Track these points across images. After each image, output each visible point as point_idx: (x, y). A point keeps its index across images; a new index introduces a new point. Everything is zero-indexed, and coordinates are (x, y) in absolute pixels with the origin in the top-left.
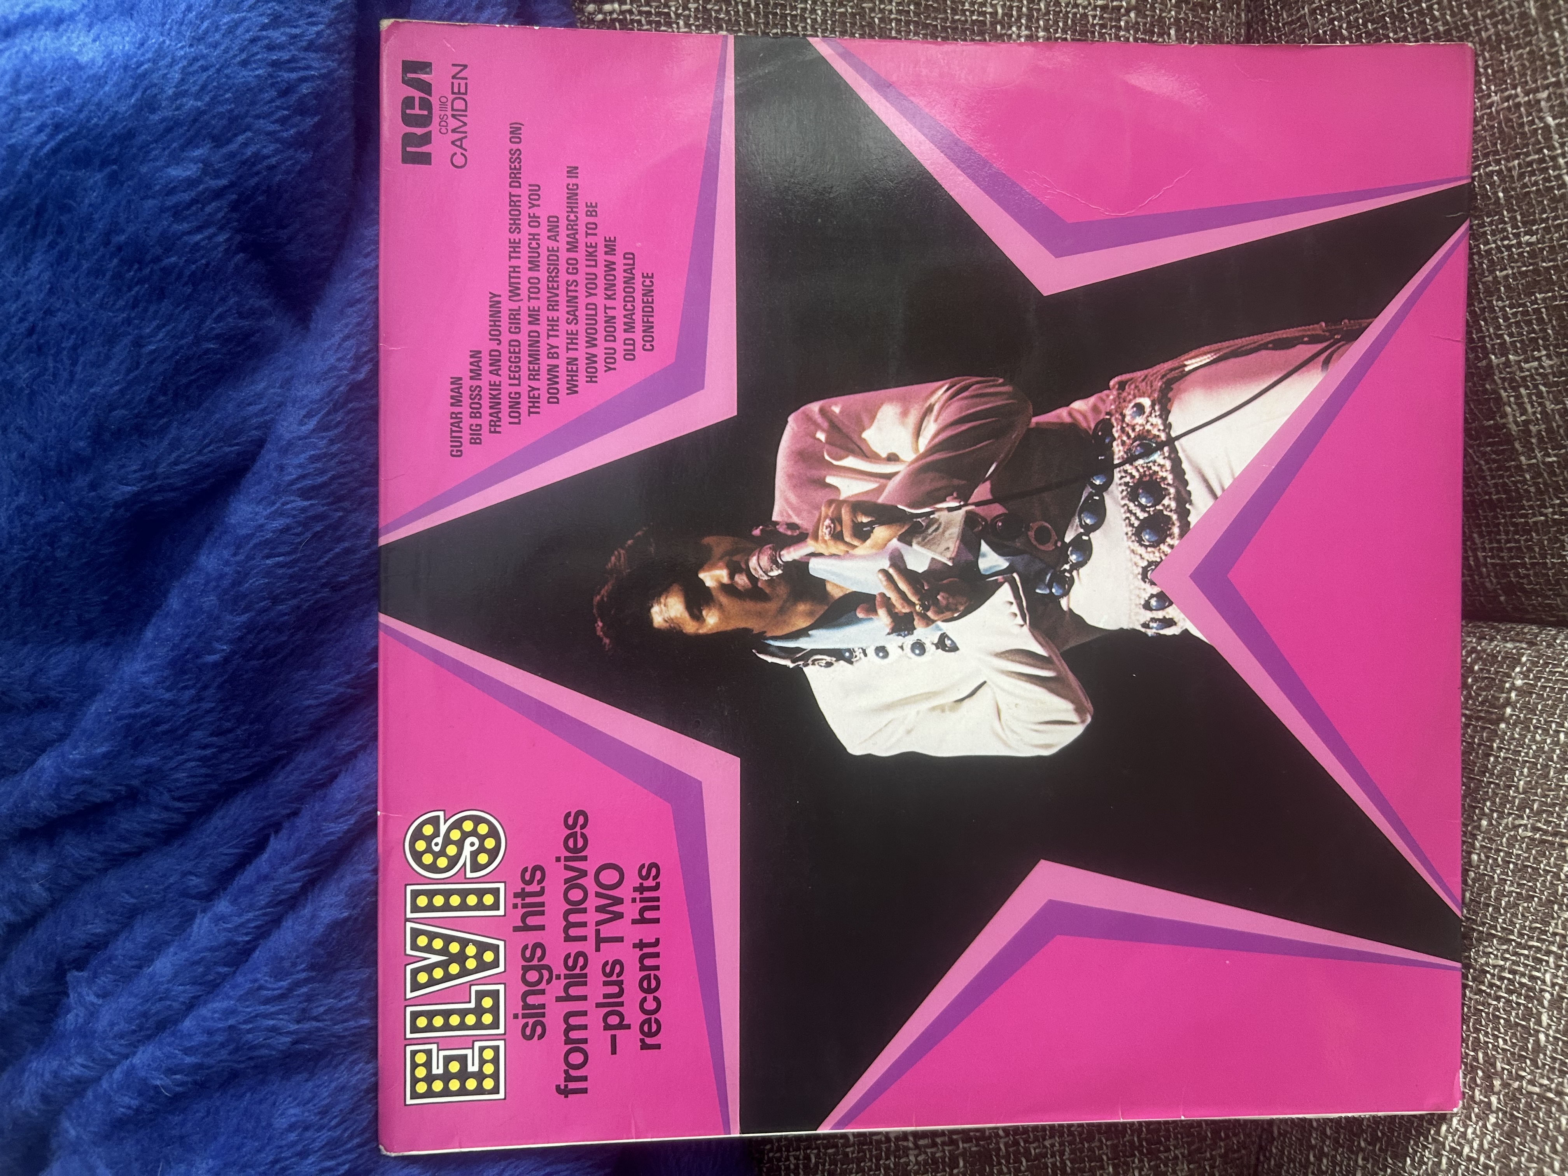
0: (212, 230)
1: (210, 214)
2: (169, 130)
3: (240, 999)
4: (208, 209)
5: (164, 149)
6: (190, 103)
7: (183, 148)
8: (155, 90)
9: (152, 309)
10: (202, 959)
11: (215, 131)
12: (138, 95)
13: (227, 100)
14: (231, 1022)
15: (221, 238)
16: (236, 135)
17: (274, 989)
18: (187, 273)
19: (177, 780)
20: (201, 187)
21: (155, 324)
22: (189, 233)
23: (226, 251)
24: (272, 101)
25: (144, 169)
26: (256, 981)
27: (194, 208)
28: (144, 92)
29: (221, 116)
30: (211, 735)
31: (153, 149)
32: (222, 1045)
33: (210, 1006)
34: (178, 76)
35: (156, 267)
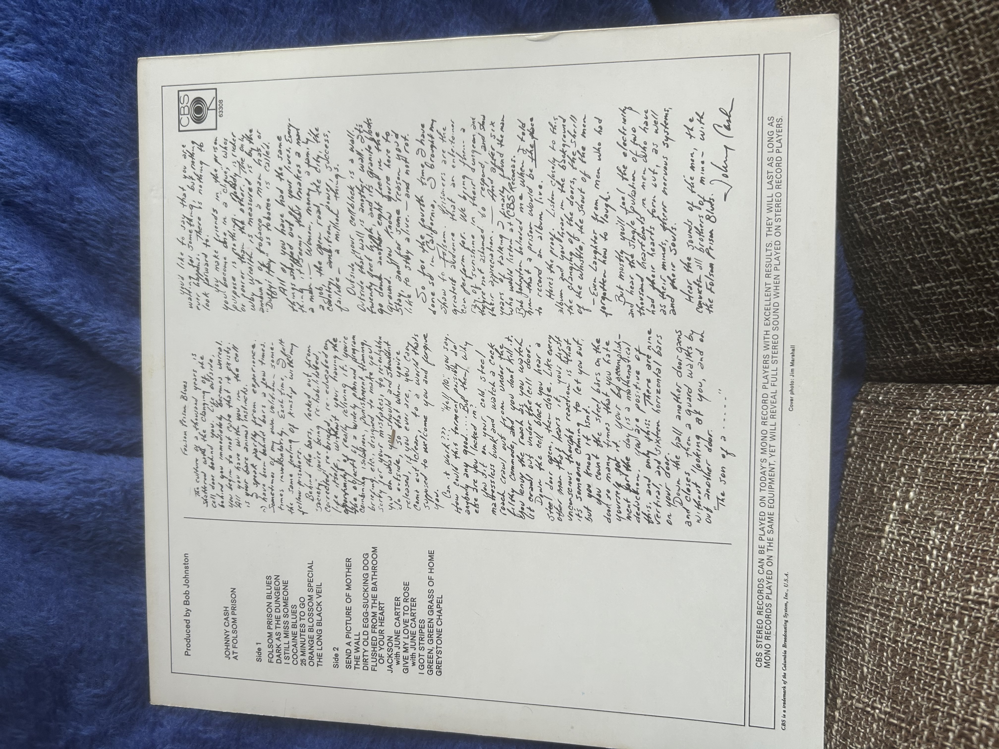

▶ _WHAT TO PRODUCE_
Lay out every line of the records above as a Markdown table with the columns Row and Line, numbering the rows and skipping blank lines. Leave the pictures out of the table.

▶ _COMPLETED EXERCISE_
| Row | Line |
|---|---|
| 1 | Track these points across images. After each image, output each visible point as point_idx: (x, y). A point keeps its index across images; a new index introduces a new point. Everything is zero-indexed, and coordinates are (x, y) in absolute pixels with the origin in the top-left. |
| 2 | 0: (212, 230) |
| 3 | 1: (210, 214) |
| 4 | 2: (169, 130) |
| 5 | 3: (240, 999) |
| 6 | 4: (208, 209) |
| 7 | 5: (164, 149) |
| 8 | 6: (190, 103) |
| 9 | 7: (183, 148) |
| 10 | 8: (155, 90) |
| 11 | 9: (152, 309) |
| 12 | 10: (202, 959) |
| 13 | 11: (215, 131) |
| 14 | 12: (138, 95) |
| 15 | 13: (227, 100) |
| 16 | 14: (231, 1022) |
| 17 | 15: (221, 238) |
| 18 | 16: (236, 135) |
| 19 | 17: (274, 989) |
| 20 | 18: (187, 273) |
| 21 | 19: (177, 780) |
| 22 | 20: (201, 187) |
| 23 | 21: (155, 324) |
| 24 | 22: (189, 233) |
| 25 | 23: (226, 251) |
| 26 | 24: (272, 101) |
| 27 | 25: (144, 169) |
| 28 | 26: (256, 981) |
| 29 | 27: (194, 208) |
| 30 | 28: (144, 92) |
| 31 | 29: (221, 116) |
| 32 | 30: (211, 735) |
| 33 | 31: (153, 149) |
| 34 | 32: (222, 1045) |
| 35 | 33: (210, 1006) |
| 36 | 34: (178, 76) |
| 37 | 35: (156, 267) |